Two days ago, I had my most terrifying experience on skis. My friend talked me into skiing a couple of hours on an indoor slope not far from here, at 7:00 in the evening (when the place was packed with working stiffs and park rats at the same time).

 

On top of that, the beginner side was reserved for those taking lessons, which meant everyone else was packed on the normal side, and by "everyone" I mean all those people who don't really know what they're doing but won't spring for lessons. The slope was the equivalent of a good red in Europe or steep blue in the US, and by that time in the evening, it had developed a number of significant bumps and icy patches.

 

Honestly, I've never seen so many out-of-control skiers and boarders packed in such a confined space; it was actually frightening. I've skied in trees and amongst boulders and cliffs, but I've never been so concerned for my safety as I was on that indoor slope. I was afraid to stop at the bottom because I was certain someone would come crashing into me.

 

If you want to scare an extreme skier, stick him on a crowded indoor slope full of out-of-control people and watch him p*ss his pants.
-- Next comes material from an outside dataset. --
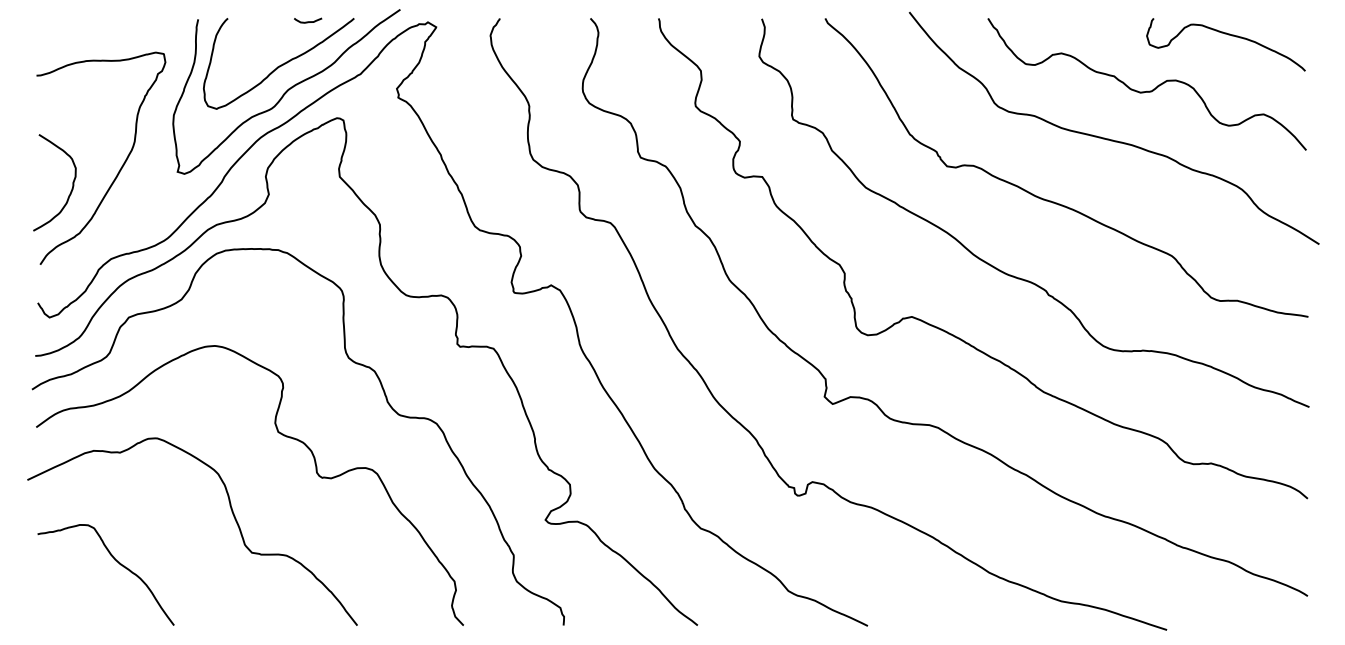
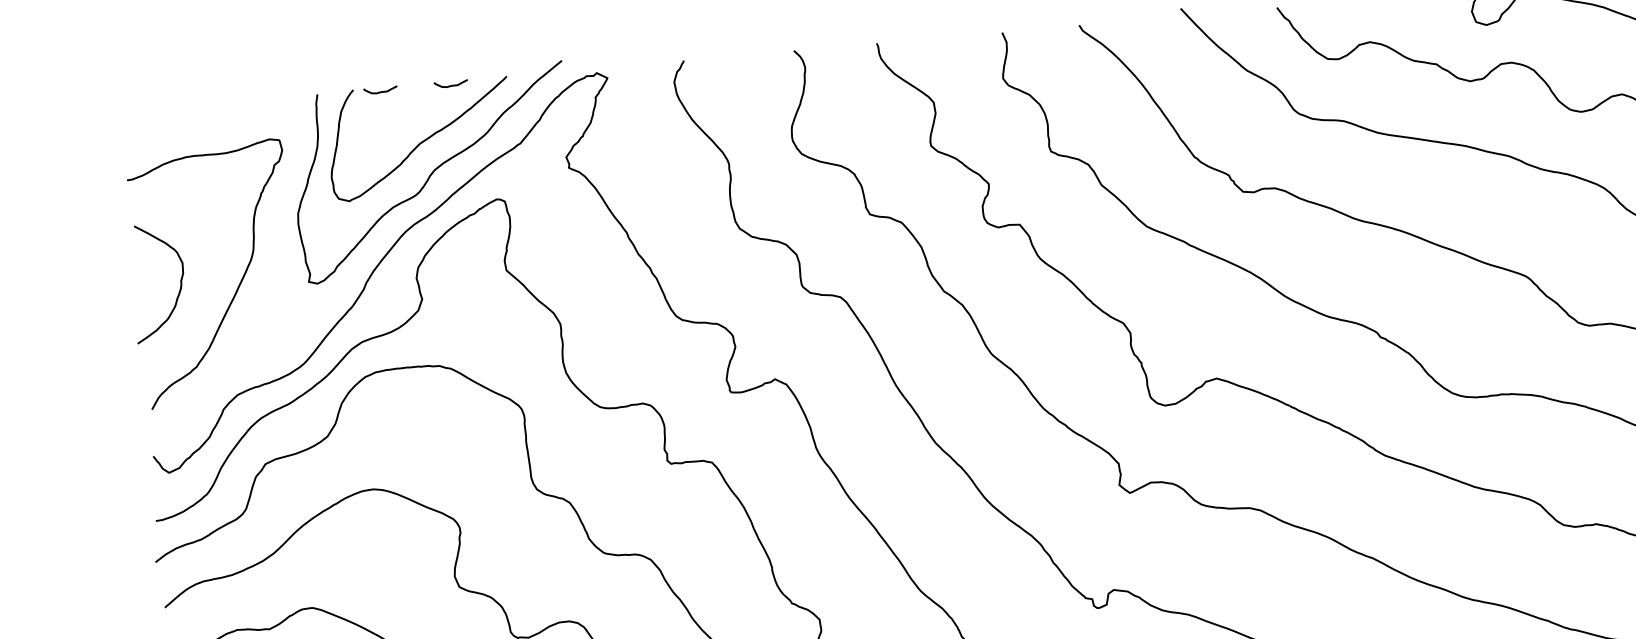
curve: (250, 21) -> (381, 91), added
curve: (72, 182) -> (180, 280), moved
Women and children are running from murderous militants in the Congo and Ivory Coast.  Mugabe's police in Zimbabwe are terrorizing all those opposed to his regime.  People are getting hacked to pieces with machetes in the Sudan.  Somali citizens can't leave their homes for fear of being shot by warlords and thugs.  But you were terrified at an indoor ski area.  You yuppies crack me up.  Can you say "out of touch"?



I guess he/she didn't realize this site was called Epic murderous militants in the Congo and Ivory Coast blog.

post #30 of 61

Terrifying?  What do you people know of terrifying.  Try being chased by 50 Maoists through northern Nepal with nothing but a shiv made of p-tex and a shield constructed from bark to protect you.  I ran for 120 miles to the border of Tibet while being shot as with AK 47's. Thankfully when I reached Nepal I met some monks who had heard of me; the great golden phoenix god-man who conquered the peaks of the sky.  They invited me to their high alpine monastery where I took a hot shower and ate some sushi.  And still, after all that..I wasn't terrified.